Sénégal: des élections locales à l'enjeu national

La campagne électorale se joue dans les rues de Dakar, ici le 26 juin 2014.
© AFP PHOTO / SEYLLOU

Plus de 5,3 millions d’électeurs sénégalais sont appelés aux urnes ce dimanche 29 juin 2014 pour des élections municipales et départementales. Plus de deux ans après l'arrivée au pouvoir du président Macky Sall, et à trois ans de la présidentielle de 2017, ce scrutin représente un test pour l'Alliance pour la République (APR), le parti du chef de l'Etat.

Un scrutin marqué par la multiplication des listes électorales : 2 700 listes en compétition, du jamais vu. Face au PDS, le parti de l’ancien président Abdoulaye Wade, la coalition gouvernementale se présente en rangs dispersés. Dans la plupart des grandes villes, le parti présidentiel, l’APR, présente même plusieurs listes concurrentes.

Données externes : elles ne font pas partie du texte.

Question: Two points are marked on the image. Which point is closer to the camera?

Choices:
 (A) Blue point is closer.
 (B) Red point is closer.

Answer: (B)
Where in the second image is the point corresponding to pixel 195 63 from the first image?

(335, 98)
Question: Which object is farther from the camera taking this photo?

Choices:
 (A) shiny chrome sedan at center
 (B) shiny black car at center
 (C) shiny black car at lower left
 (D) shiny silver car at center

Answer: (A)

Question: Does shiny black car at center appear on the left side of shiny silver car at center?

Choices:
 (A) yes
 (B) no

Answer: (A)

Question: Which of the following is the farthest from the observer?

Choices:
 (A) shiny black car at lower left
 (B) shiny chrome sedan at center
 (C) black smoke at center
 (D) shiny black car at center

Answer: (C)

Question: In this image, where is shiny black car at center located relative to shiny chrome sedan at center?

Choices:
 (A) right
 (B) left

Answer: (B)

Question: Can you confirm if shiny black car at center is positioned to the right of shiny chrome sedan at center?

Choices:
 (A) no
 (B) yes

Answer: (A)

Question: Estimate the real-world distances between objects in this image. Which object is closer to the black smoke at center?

La Céna, la commission électorale nationale autonome, a déployé 7 000 superviseurs et 13 000 contrôleurs. L’organisation de défense des droits de l’homme, la Raddho, a envoyé plus de 500 observateurs.

Entre toutes ces listes en compétition, il ne sera pas facile pour les électeurs de s’y retrouver. Le grand vainqueur risque d’être la confusion générale. La campagne a été marquée par la montée des tensions.

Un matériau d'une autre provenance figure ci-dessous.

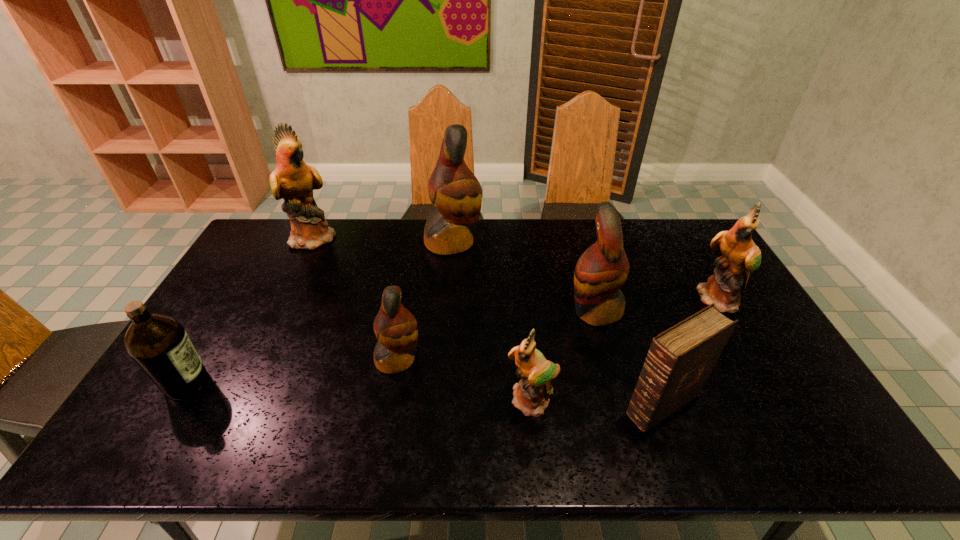
Identify the location of the seventh object from right to left. The height and width of the screenshot is (540, 960). (292, 180).

This screenshot has width=960, height=540. I want to click on the biggest green parrot, so click(x=292, y=180).

The width and height of the screenshot is (960, 540). I want to click on the farthest red parrot, so click(455, 192).

The width and height of the screenshot is (960, 540). I want to click on the rightmost red parrot, so click(603, 268).

Where is `the second smallest red parrot`? The height and width of the screenshot is (540, 960). the second smallest red parrot is located at coordinates (603, 268).

Find the location of `the rightmost green parrot`. the rightmost green parrot is located at coordinates (740, 256).

The height and width of the screenshot is (540, 960). Find the location of `the second farthest green parrot`. the second farthest green parrot is located at coordinates click(740, 256).

The width and height of the screenshot is (960, 540). What are the coordinates of `olive oil` in the screenshot? It's located at (159, 345).

Image resolution: width=960 pixels, height=540 pixels. In order to click on the leftmost object in this screenshot , I will do `click(159, 345)`.

I want to click on Bible, so click(x=680, y=359).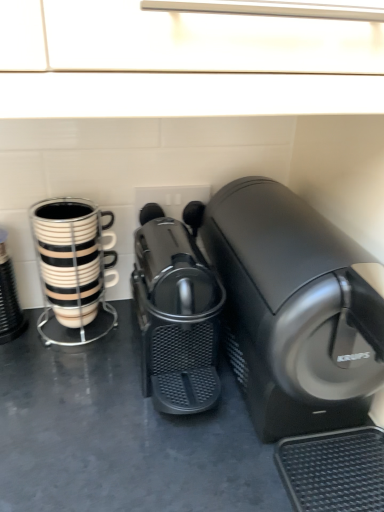
Question: Considering the relative sizes of black plastic coffee machine at center, the 1th home appliance in the left-to-right sequence, and black and white striped mug at left in the image provided, is black plastic coffee machine at center, the 1th home appliance in the left-to-right sequence, shorter than black and white striped mug at left?

Choices:
 (A) yes
 (B) no

Answer: (A)

Question: Is black plastic coffee machine at center, which ranks as the 2th home appliance in right-to-left order, not close to black and white striped mug at left?

Choices:
 (A) no
 (B) yes

Answer: (A)

Question: Is black plastic coffee machine at center, the 1th home appliance in the left-to-right sequence, behind black and white striped mug at left?

Choices:
 (A) no
 (B) yes

Answer: (A)

Question: Is black plastic coffee machine at center, which ranks as the 2th home appliance in right-to-left order, positioned beyond the bounds of black and white striped mug at left?

Choices:
 (A) yes
 (B) no

Answer: (A)

Question: Could you tell me if black plastic coffee machine at center, the 1th home appliance in the left-to-right sequence, is turned towards black and white striped mug at left?

Choices:
 (A) no
 (B) yes

Answer: (A)

Question: Is the position of black plastic coffee machine at center, which ranks as the 2th home appliance in right-to-left order, less distant than that of black and white striped mug at left?

Choices:
 (A) yes
 (B) no

Answer: (A)

Question: Can you confirm if black plastic coffee machine at center, the 2th home appliance positioned from the left, is smaller than black plastic coffee machine at center, the 1th home appliance in the left-to-right sequence?

Choices:
 (A) no
 (B) yes

Answer: (A)

Question: From the image's perspective, is black plastic coffee machine at center, marked as the first home appliance in a right-to-left arrangement, located above black plastic coffee machine at center, the 1th home appliance in the left-to-right sequence?

Choices:
 (A) no
 (B) yes

Answer: (B)

Question: Can you confirm if black plastic coffee machine at center, the 2th home appliance positioned from the left, is positioned to the left of black plastic coffee machine at center, which ranks as the 2th home appliance in right-to-left order?

Choices:
 (A) yes
 (B) no

Answer: (B)

Question: Is the surface of black plastic coffee machine at center, the 2th home appliance positioned from the left, in direct contact with black plastic coffee machine at center, which ranks as the 2th home appliance in right-to-left order?

Choices:
 (A) yes
 (B) no

Answer: (B)

Question: Would you say black plastic coffee machine at center, the 2th home appliance positioned from the left, is outside black plastic coffee machine at center, which ranks as the 2th home appliance in right-to-left order?

Choices:
 (A) no
 (B) yes

Answer: (B)

Question: Are black plastic coffee machine at center, the 2th home appliance positioned from the left, and black plastic coffee machine at center, which ranks as the 2th home appliance in right-to-left order, far apart?

Choices:
 (A) yes
 (B) no

Answer: (B)

Question: Is black glossy coffee cup at left to the right of black plastic coffee machine at center, the 2th home appliance positioned from the left, from the viewer's perspective?

Choices:
 (A) no
 (B) yes

Answer: (A)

De nombreux candidats jouent leur dernière carte, leur va-tout dans ces élections locales : c’est vrai pour les ministres (la plupart se sont jetés dans la bataille) ; c’est vrai aussi pour les directeurs généraux des sociétés et des agences nationales. Le président Macky Sall a prévenu : les perdants seront sanctionnés.

Dakar, principal enjeu

C’est vrai enfin pour tous ceux qui prétendent à un avenir national : Idrissa Seck, Oumar Sarr, Pape Diop, Abdoulaye Baldé, Aissata Tall Sall, Cheikh Bamba Dièye, Seydou Guèye. A Grand Yoff,  l'une des 19 communes d'arrondissement de la ville de Dakar, se jouera la mère des batailles : le socialiste Khalifa Sall, maire sortant à qui on prête des ambitions présidentielles, affronte la Première ministre Aminata Touré. Celui qui perd, perdra tout. Tous deux jouent leur avenir politique. C’est d’ailleurs ce qui confère à ce scrutin sa dimension nationale. A cela s'ajoute la candidature de Pape Diop, ancien maire de Dakar, qui tente un retour en politique dakaroise, après son départ du Parti démocratique sénégalais.

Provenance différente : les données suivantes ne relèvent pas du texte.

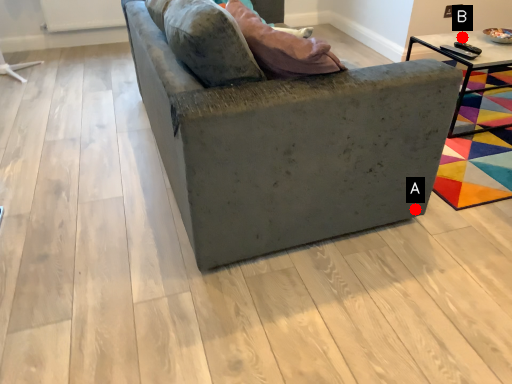
Question: Two points are circled on the image, labeled by A and B beside each circle. Which point is farther from the camera taking this photo?

Choices:
 (A) A is further
 (B) B is further

Answer: (B)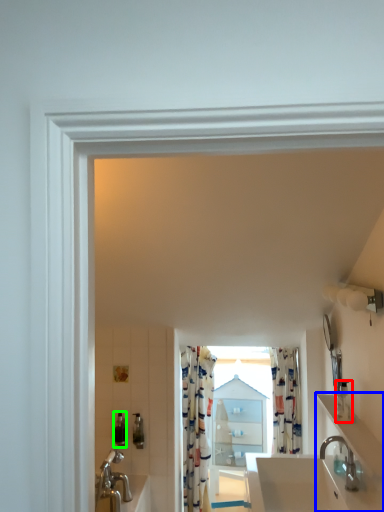
Question: Estimate the real-world distances between objects in this image. Which object is closer to toiletry (highlighted by a red box), counter top (highlighted by a blue box) or toiletry (highlighted by a green box)?

Choices:
 (A) counter top
 (B) toiletry

Answer: (A)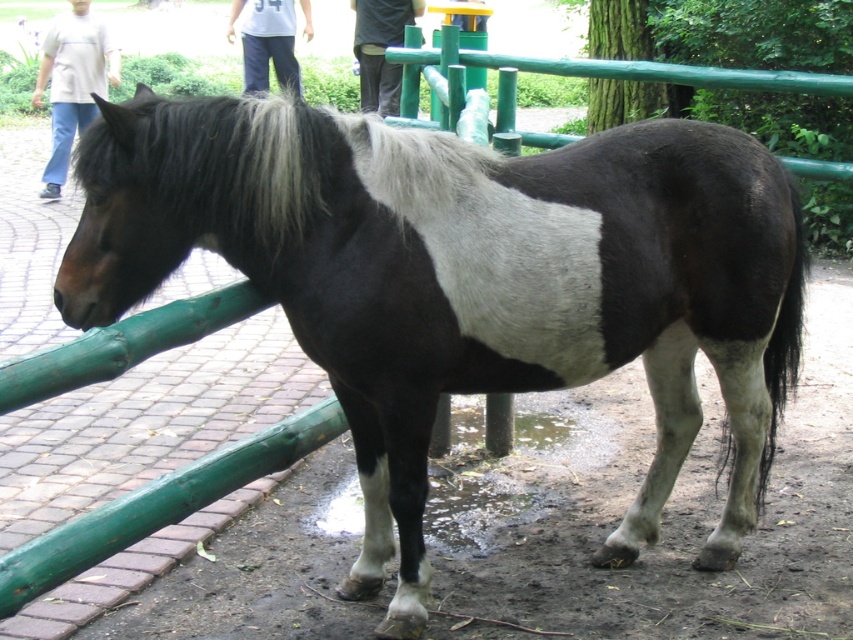
You are a photographer trying to capture a closeup shot of the black silky mane at upper left and the white cotton shirt at upper left. Given that your camera has a minimum focusing distance of 5 meters, will you be able to take the photo without moving closer?

The distance between the black silky mane at upper left and the white cotton shirt at upper left is 7.39 meters. Since your camera requires a minimum of 5 meters to focus, you can take the photo without moving closer because the distance is sufficient.

You are standing 2 meters away from the horse and want to move to the point marked as point (459, 212). Will you be able to reach that point without moving closer than 2 meters to the horse?

The distance of point (459, 212) from the viewer is 2.87 meters, so moving to that point would require being 2.87 meters away from the horse, which is farther than your current 2 meters. Therefore, you can reach the point without moving closer than 2 meters to the horse.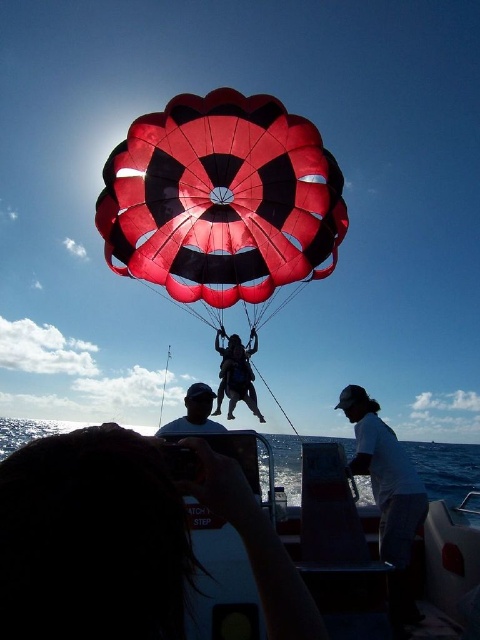
Based on the photo, you are on a boat and looking towards the shore. You see the transparent blue water at lower center and the matte white cap at center. Which object is closer to your left side?

The transparent blue water at lower center is to the left of the matte white cap at center, so it is closer to your left side.

You are standing on the boat and see two points in the sky. The first point is at coordinate point(462, 452) and the second is at point(212, 420). Which point is closer to you?

Point(212, 420) is closer to you because it is in front of point(462, 452).

You are a photographer on a boat trying to capture a photo of the parasailers. You notice the transparent blue water at lower center and the matte white cap at center. Which object should you focus on first to ensure both are in the frame?

You should focus on the transparent blue water at lower center first because it is in front of the matte white cap at center, ensuring both are within the frame by starting with the closer object.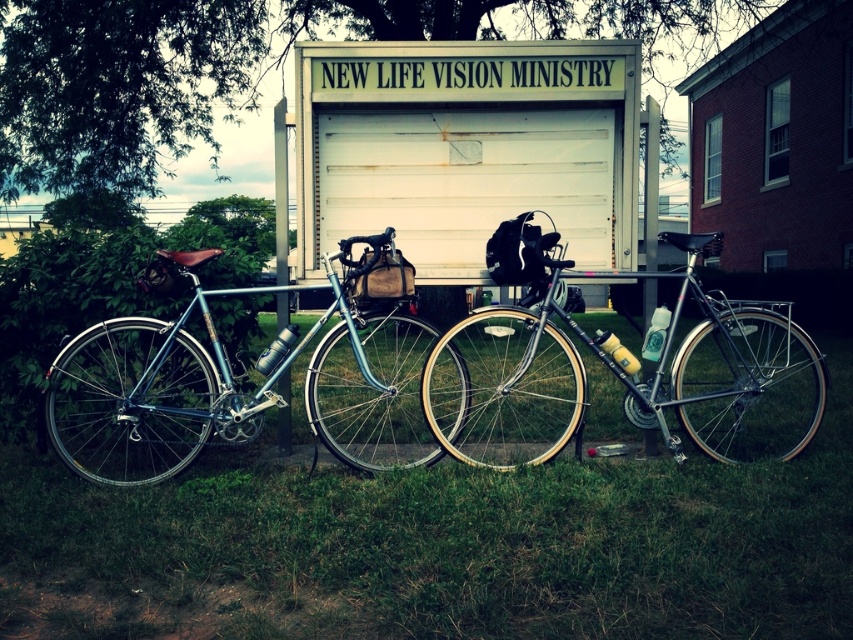
Question: Does shiny blue bicycle at center appear over white matte garage door at center?

Choices:
 (A) no
 (B) yes

Answer: (A)

Question: Estimate the real-world distances between objects in this image. Which object is closer to the shiny blue bicycle at center?

Choices:
 (A) white matte garage door at center
 (B) shiny silver bicycle at center

Answer: (A)

Question: Which of the following is the closest to the observer?

Choices:
 (A) (148, 376)
 (B) (489, 442)

Answer: (A)

Question: Which object is positioned farthest from the shiny silver bicycle at center?

Choices:
 (A) white matte garage door at center
 (B) shiny blue bicycle at center

Answer: (B)

Question: From the image, what is the correct spatial relationship of green grass at lower center in relation to shiny silver bicycle at center?

Choices:
 (A) above
 (B) below

Answer: (B)

Question: Can you confirm if green grass at lower center is positioned above white matte garage door at center?

Choices:
 (A) no
 (B) yes

Answer: (A)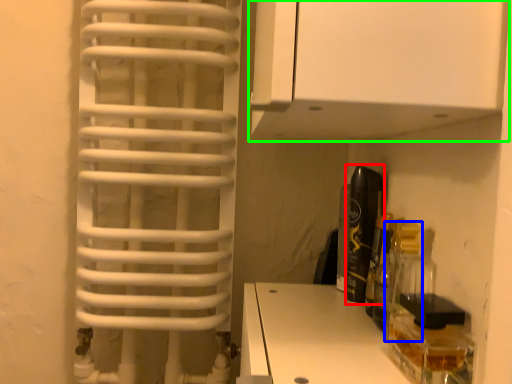
Question: Estimate the real-world distances between objects in this image. Which object is closer to bottle (highlighted by a red box), bottle (highlighted by a blue box) or cabinetry (highlighted by a green box)?

Choices:
 (A) bottle
 (B) cabinetry

Answer: (A)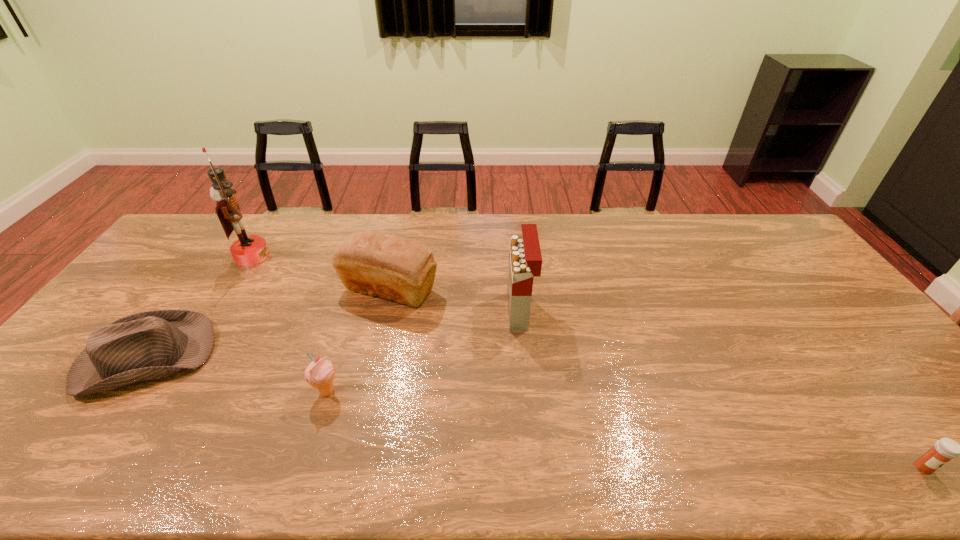
The height and width of the screenshot is (540, 960). In order to click on vacant region located 0.230m with the lid open on the cigarette case in this screenshot , I will do `click(431, 311)`.

You are a GUI agent. You are given a task and a screenshot of the screen. Output one action in this format:
    pyautogui.click(x=<x>, y=<y>)
    Task: Click on the vacant space located 0.070m with the lid open on the cigarette case
    The width and height of the screenshot is (960, 540).
    Given the screenshot: What is the action you would take?
    pyautogui.click(x=485, y=311)

Where is `free spot located 0.340m with the lid open on the cigarette case`? This screenshot has width=960, height=540. free spot located 0.340m with the lid open on the cigarette case is located at coordinates (395, 311).

Where is `vacant space located 0.290m on the back of the bread`? This screenshot has height=540, width=960. vacant space located 0.290m on the back of the bread is located at coordinates (405, 219).

Locate an element on the screen. Image resolution: width=960 pixels, height=540 pixels. vacant region located 0.080m on the left of the icecream is located at coordinates (281, 392).

At what (x,y) coordinates should I click in order to perform the action: click on free space located on the right of the fedora. Please return your answer as a coordinate pair (x, y). The width and height of the screenshot is (960, 540). Looking at the image, I should click on 337,359.

Find the location of a particular element. This screenshot has width=960, height=540. object situated at the far edge is located at coordinates 247,250.

Locate an element on the screen. This screenshot has height=540, width=960. object positioned at the near edge is located at coordinates [945, 449].

You are a GUI agent. You are given a task and a screenshot of the screen. Output one action in this format:
    pyautogui.click(x=<x>, y=<y>)
    Task: Click on the object that is at the left edge
    The image size is (960, 540).
    Given the screenshot: What is the action you would take?
    pyautogui.click(x=149, y=345)

Locate an element on the screen. This screenshot has width=960, height=540. object at the right edge is located at coordinates (945, 449).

Aux municipales de 2009, le recul du parti d’Abdoulaye Wade avait été perçu comme la première étape vers sa chute en 2012. Pour sûr, les résultats de ces élections seront analysés à la loupe par les états-majors, mais les enseignements seront difficiles à tirer dans cette ambiance de confusion générale.

A l'intérieur du pays, l'attention sera portée sur les grandes villes comme Saint-Louis ou Fatick, dans lesquels les leaders de la majorité présidentielle sont partis divisés.

Ces élections locales devraient enfin marquer l'entrée en vigueur de l'acte III de la décentralisation, cette profonde réforme des collectivités locales, jusque-là peu vulgarisées auprès du grand public, prévoit notamment de supprimer les 14 régions du pays, et de créer des pôles de développement économique. La Casamance est présentée comme une zone pilote de cette réforme.